Department of Public Health Sciences

Combining images across multiple subjects: a study of direct cortical electrical interference

Miglioretti DL, McCulloch C, Zeger SL.

Journal of the American Statistical Association. 2002. 97(457):125-35.

This article introduces a Bayesian hierarchical model for combining information across multiple images. Our work was motivated by an invasive functional brain mapping technique called direct cortical electrical interference that gives a sparse set of binary observations of an underlying “true” region at multiple sites on the brain surface. To model region shapes that may vary widely across individuals, we use mixtures of simple templates, for example, circles. These subject-specific templates are treated as random effects, governed by a set of population templates that make up a population region. The numbers of subject-specific and population templates are treated as unknown variables to be estimated from the data. Conditional on the subject-specific regions, the observed data are modeled using logistic regression.
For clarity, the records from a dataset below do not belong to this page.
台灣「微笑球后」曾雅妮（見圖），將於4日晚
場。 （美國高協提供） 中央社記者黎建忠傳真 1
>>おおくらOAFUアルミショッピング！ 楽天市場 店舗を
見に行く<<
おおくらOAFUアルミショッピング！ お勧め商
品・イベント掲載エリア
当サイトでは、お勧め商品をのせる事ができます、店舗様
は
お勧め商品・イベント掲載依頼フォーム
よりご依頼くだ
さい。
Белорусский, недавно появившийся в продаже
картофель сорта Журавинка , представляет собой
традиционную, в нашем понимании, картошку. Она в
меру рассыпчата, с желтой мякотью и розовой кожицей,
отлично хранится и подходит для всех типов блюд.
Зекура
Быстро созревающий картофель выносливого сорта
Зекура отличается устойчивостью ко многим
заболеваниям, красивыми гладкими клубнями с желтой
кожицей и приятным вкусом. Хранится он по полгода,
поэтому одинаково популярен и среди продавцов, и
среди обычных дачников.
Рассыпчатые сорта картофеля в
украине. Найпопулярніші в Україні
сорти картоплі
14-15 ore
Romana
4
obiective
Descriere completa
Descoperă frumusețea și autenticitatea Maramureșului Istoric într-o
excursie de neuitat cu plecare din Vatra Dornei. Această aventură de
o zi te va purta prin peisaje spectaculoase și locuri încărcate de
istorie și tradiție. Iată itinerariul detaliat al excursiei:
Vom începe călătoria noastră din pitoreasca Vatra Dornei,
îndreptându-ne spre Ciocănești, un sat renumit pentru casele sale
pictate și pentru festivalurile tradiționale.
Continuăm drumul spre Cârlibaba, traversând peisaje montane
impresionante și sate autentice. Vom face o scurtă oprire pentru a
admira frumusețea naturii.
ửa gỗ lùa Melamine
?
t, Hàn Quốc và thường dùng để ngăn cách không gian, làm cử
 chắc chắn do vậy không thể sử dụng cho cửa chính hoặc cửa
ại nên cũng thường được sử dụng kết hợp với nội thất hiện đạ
To estimate the variability among images across patients, we develop a measure based on Baddeley's error measure for binary images. Because the dimension of the parameter space changes as the numbers of subject-specific and population templates change, inference is made using reversible jump Markov chain Monte Carlo. Using a hierarchical approach, we may better estimate each individual's region by borrowing strength from other subjects' data, we can estimate a population region by pooling information across subjects, and we can use a collection of data from previous patients to predict the location of a future patient's region of interest. The approach is illustrated with DCEI data collected on 20 patients for two motor tasks: tongue and hand movements.